Other states farm out inmates to privately owned prisons or build new penitentiaries. Louisiana fills vacant spaces in parish jails: 20,838 state inmates out of a total 39,675 incarcerated people, as of Oct. 25, are doing their time on the local level.
Sheriffs are paid about $24 daily for each state prisoner. In Jefferson Parish, that comes to 35,495 “billable days,” which brought in about $837,333 in the fiscal year that ended June 30.
Basically, Steimel argues, the Louisiana system has created two classes of inmates.
The ones sent to state prisons have specific needs met, such as treatment for drug abuse, anger management or finishing high school. Those ending up in local facilities often have little access to the services that might help convicted criminals change their lives.

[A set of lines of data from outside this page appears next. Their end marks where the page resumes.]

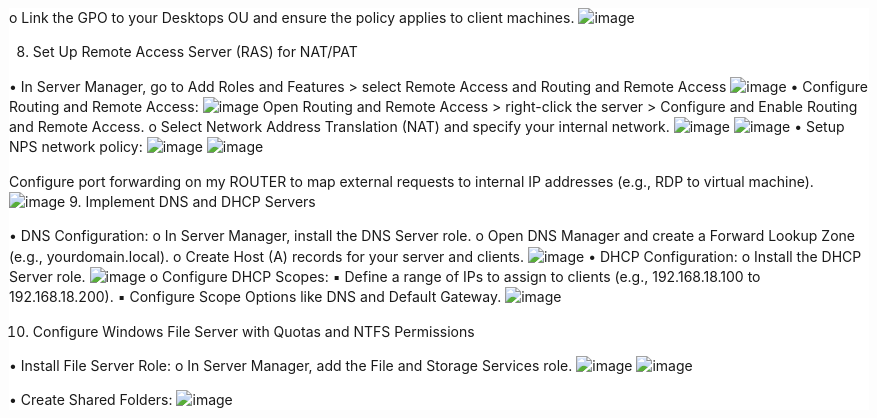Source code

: o Link the GPO to your Desktops OU and ensure the policy applies to client machines.
![image](https://github.com/user-attachments/assets/64598e12-4ee4-48eb-afa6-876599448fc1)

8. Set Up Remote Access Server (RAS) for NAT/PAT

• In Server Manager, go to Add Roles and Features > select Remote Access and Routing and Remote Access
![image](https://github.com/user-attachments/assets/7d860404-ca2a-4568-8d61-f49729c2f8d7)
• Configure Routing and Remote Access:
![image](https://github.com/user-attachments/assets/856a3f47-bb75-47a1-a843-ce3d0e860a5f)
Open Routing and Remote Access > right-click the server > Configure and Enable
Routing and Remote Access.
o Select Network Address Translation (NAT) and specify your internal network.
![image](https://github.com/user-attachments/assets/fac616c2-8a87-4fc7-ad04-1c3cceb61a08)
![image](https://github.com/user-attachments/assets/8d49a9f7-9fe1-481d-85b0-13d0c12b68ec)
• Setup NPS network policy:
![image](https://github.com/user-attachments/assets/9a256d4b-4b4b-4217-b23d-9b8e7e47e65b)
![image](https://github.com/user-attachments/assets/6783a7aa-058b-404b-8059-f6128830cc39)

Configure port forwarding on my ROUTER to map external requests to internal IP addresses (e.g., RDP to virtual machine).
![image](https://github.com/user-attachments/assets/22fa4d8b-93c9-48ec-bd05-53fcca1cb5c2)
9. Implement DNS and DHCP Servers

• DNS Configuration:
o In Server Manager, install the DNS Server role.
o Open DNS Manager and create a Forward Lookup Zone (e.g., yourdomain.local).
o Create Host (A) records for your server and clients.
![image](https://github.com/user-attachments/assets/d5aa3fbf-62c9-4e6a-8bbe-bf09e4f37087)
• DHCP Configuration:
o Install the DHCP Server role.
![image](https://github.com/user-attachments/assets/ad198657-f722-470c-a27d-f06682f2ced6)
o Configure DHCP Scopes:
▪ Define a range of IPs to assign to clients (e.g., 192.168.18.100 to 192.168.18.200).
▪ Configure Scope Options like DNS and Default Gateway.
![image](https://github.com/user-attachments/assets/eda678af-3fae-4c1b-91ee-9060ebaa3f11)


10. Configure Windows File Server with Quotas and NTFS Permissions

• Install File Server Role:
o In Server Manager, add the File and Storage Services role.
![image](https://github.com/user-attachments/assets/d841dadc-6208-43a8-b50a-14e969cc4094)
![image](https://github.com/user-attachments/assets/3f1c7d19-5681-43c3-9321-b2289242ca39)


• Create Shared Folders:
![image](https://github.com/user-attachments/assets/2f9aa4d0-9845-437a-aa3e-7113f8022d7d)
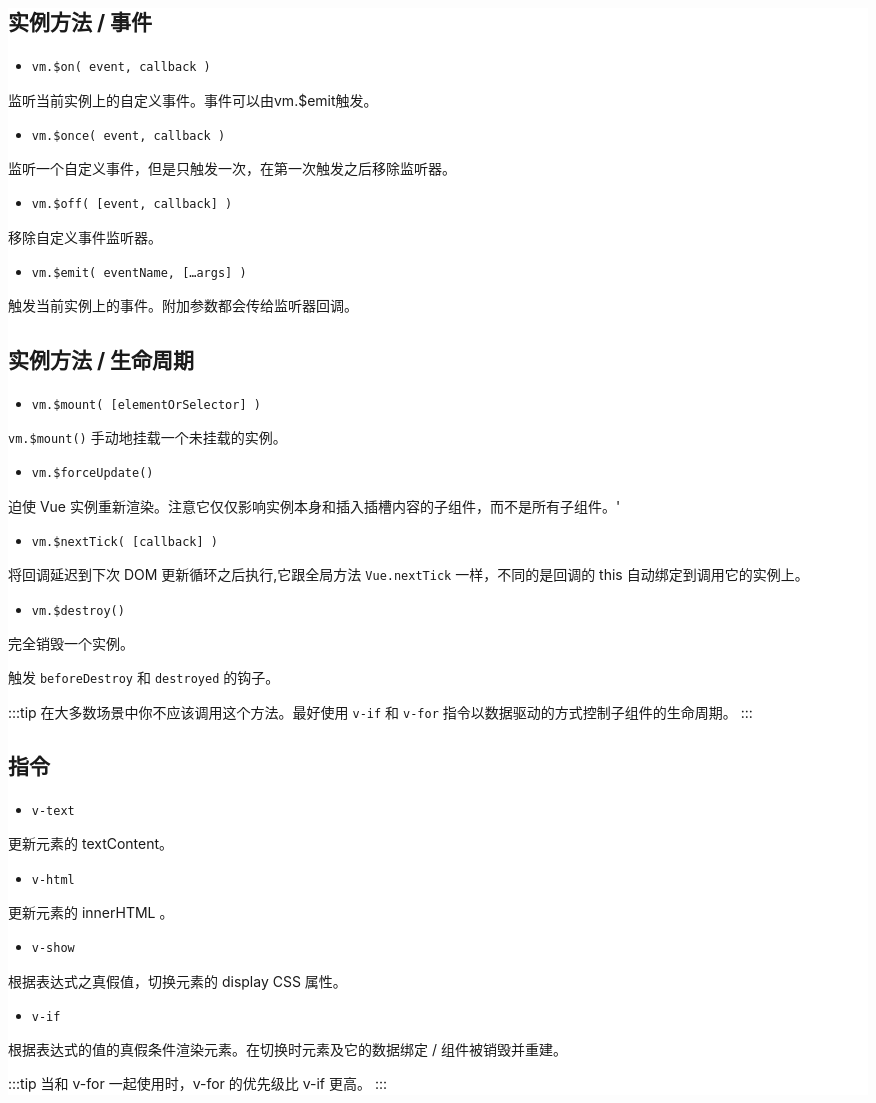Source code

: ## 实例方法 / 事件

- `vm.$on( event, callback )`

监听当前实例上的自定义事件。事件可以由vm.$emit触发。

- `vm.$once( event, callback )`

监听一个自定义事件，但是只触发一次，在第一次触发之后移除监听器。

- `vm.$off( [event, callback] )`

移除自定义事件监听器。

- `vm.$emit( eventName, […args] )`

触发当前实例上的事件。附加参数都会传给监听器回调。

## 实例方法 / 生命周期

- `vm.$mount( [elementOrSelector] )`

`vm.$mount()` 手动地挂载一个未挂载的实例。

- `vm.$forceUpdate()`

迫使 Vue 实例重新渲染。注意它仅仅影响实例本身和插入插槽内容的子组件，而不是所有子组件。'

- `vm.$nextTick( [callback] )`

将回调延迟到下次 DOM 更新循环之后执行,它跟全局方法 `Vue.nextTick` 一样，不同的是回调的 this 自动绑定到调用它的实例上。

- `vm.$destroy()`

完全销毁一个实例。

触发 `beforeDestroy` 和 `destroyed` 的钩子。

:::tip
在大多数场景中你不应该调用这个方法。最好使用 `v-if` 和 `v-for` 指令以数据驱动的方式控制子组件的生命周期。
:::

## 指令

- `v-text`

更新元素的 textContent。

- `v-html`

更新元素的 innerHTML 。

- `v-show`

根据表达式之真假值，切换元素的 display CSS 属性。

- `v-if`

根据表达式的值的真假条件渲染元素。在切换时元素及它的数据绑定 / 组件被销毁并重建。

:::tip
当和 v-for 一起使用时，v-for 的优先级比 v-if 更高。
:::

“We do have this unique funding mechanism here that makes it costly for the sheriffs to see their inmate populations possibly decline and that’s one of the things worth looking at,” said Kevin Kane, who heads the New Orleans-based Pelican Institute for Public Policy, the local sponsor of the national study. “I’m not criticizing the sheriffs. But if you incentivize a behavior, you’re going to see more of it.”
The chief spokesman for the state’s sheriffs, Michael Ranatza, says they’re only providing a service for the state, and doing so at a much cheaper rate than building prisons or farming out incarceration to private contractors.
The executive director of the Louisiana Sheriff’s Association also says all this talk about harsh sentences should focus more on victims, rather than finances, particularly given the high rate of violent crime.
The FBI uniform crime report for 2012, released in September, shows that Louisiana is the murder capital of the United States, once again leading the nation with 10.8 murders and non-negligent manslaughters per 100,000 people. That’s about 45 percent higher than the No. 2 state, Mississippi, with a 7.4 rate.
Prosecutor Ricky Babin, of Donaldsonville, also disputes the money-maker motivation, if for no other reason than prosecutors, law enforcement, even the judge, don’t know where the convict will serve his time.
“There’s no one saying, ‘This guy is going to Ascension Parish jail and he’s a good mechanic, and they need good mechanics, so let’s give him 10 years instead of five.’ That just doesn’t happen,” said Babin, whose 23rd Judicial District Attorney’s office covers Ascension, Assumption and St. James parishes.
Rehabilitation is leaning more toward using work as a way to wean a convict off a life of crime, Babin said. And housing inmates locally puts them closer to the jobs, he said.
Dismantling Louisiana’s bifurcated system realistically may be a moot point.
State Rep. Patricia Smith says nothing moves in the Louisiana Legislature unless prosecutors and sheriffs are on board. Even the governor is hesitant to take on sheriffs and DAs, said Smith, who has had some success in passing bills that reduce prison time.
A better strategy might be ensuring sheriffs receive the resources necessary to provide services for the inmates.
“Maybe that’s where we have to get to,” the Baton Rouge Democrat said. “Every piece of the public safety laws that we have impacts the whole process.”